_REQUEST:_ Show every line from the data below that includes "раза".

Records excerpted from a collection:
———
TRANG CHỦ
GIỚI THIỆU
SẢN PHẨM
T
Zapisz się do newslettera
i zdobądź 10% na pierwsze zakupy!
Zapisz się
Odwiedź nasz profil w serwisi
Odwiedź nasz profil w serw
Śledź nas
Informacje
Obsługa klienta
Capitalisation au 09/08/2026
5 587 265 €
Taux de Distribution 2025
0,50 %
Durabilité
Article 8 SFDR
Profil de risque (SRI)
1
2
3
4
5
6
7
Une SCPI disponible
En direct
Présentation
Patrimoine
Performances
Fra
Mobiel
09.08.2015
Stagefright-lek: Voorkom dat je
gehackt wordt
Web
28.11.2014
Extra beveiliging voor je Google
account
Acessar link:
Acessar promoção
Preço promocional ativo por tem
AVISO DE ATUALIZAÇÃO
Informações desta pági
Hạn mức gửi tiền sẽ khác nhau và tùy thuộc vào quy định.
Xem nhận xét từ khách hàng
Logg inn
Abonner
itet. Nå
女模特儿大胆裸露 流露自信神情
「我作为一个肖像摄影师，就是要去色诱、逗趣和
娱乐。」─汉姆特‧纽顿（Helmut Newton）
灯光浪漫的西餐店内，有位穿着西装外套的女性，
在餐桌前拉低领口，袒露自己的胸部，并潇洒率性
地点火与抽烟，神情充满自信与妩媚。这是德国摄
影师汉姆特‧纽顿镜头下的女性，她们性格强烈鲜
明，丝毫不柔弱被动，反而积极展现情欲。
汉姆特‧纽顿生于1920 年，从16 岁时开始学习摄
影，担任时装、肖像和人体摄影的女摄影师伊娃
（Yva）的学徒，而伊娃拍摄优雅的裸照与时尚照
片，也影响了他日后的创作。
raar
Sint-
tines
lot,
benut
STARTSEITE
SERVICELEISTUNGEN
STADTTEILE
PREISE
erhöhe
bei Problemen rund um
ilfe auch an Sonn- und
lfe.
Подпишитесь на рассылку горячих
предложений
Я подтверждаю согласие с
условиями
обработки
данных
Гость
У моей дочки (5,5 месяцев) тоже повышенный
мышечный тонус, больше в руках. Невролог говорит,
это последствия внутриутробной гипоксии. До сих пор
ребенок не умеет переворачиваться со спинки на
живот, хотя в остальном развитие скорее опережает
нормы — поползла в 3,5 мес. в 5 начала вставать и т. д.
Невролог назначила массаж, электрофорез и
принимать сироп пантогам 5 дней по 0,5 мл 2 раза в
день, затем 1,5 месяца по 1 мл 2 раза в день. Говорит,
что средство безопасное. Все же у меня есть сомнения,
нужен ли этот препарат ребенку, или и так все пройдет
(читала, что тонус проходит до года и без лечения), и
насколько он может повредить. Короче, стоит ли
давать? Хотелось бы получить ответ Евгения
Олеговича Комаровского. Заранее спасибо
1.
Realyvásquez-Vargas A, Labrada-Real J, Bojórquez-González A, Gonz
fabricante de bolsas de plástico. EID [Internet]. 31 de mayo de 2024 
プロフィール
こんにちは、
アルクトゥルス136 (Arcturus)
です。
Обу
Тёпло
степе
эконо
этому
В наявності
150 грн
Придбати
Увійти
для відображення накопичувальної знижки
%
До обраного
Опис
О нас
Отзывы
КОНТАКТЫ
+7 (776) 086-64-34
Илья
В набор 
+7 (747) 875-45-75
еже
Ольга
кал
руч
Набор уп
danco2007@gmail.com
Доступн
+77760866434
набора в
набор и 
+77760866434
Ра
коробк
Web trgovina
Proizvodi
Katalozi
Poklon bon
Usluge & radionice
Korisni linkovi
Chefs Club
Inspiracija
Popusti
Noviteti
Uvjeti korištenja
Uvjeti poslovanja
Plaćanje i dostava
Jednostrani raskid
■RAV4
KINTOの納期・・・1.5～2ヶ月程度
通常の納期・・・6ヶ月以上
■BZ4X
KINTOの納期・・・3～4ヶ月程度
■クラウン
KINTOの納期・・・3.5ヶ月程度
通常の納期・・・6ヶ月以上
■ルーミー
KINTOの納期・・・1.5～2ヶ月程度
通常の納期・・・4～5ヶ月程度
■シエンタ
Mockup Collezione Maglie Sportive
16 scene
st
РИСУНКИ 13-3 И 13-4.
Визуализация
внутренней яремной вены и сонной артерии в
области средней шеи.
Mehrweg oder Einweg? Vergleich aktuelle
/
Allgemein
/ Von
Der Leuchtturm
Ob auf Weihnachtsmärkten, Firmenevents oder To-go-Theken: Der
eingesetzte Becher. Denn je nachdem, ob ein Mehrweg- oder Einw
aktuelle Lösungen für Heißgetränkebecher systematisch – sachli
———
_FINISHED TASK:_
принимать сироп пантогам 5 дней по 0,5 мл 2 раза в
день, затем 1,5 месяца по 1 мл 2 раза в день. Говорит,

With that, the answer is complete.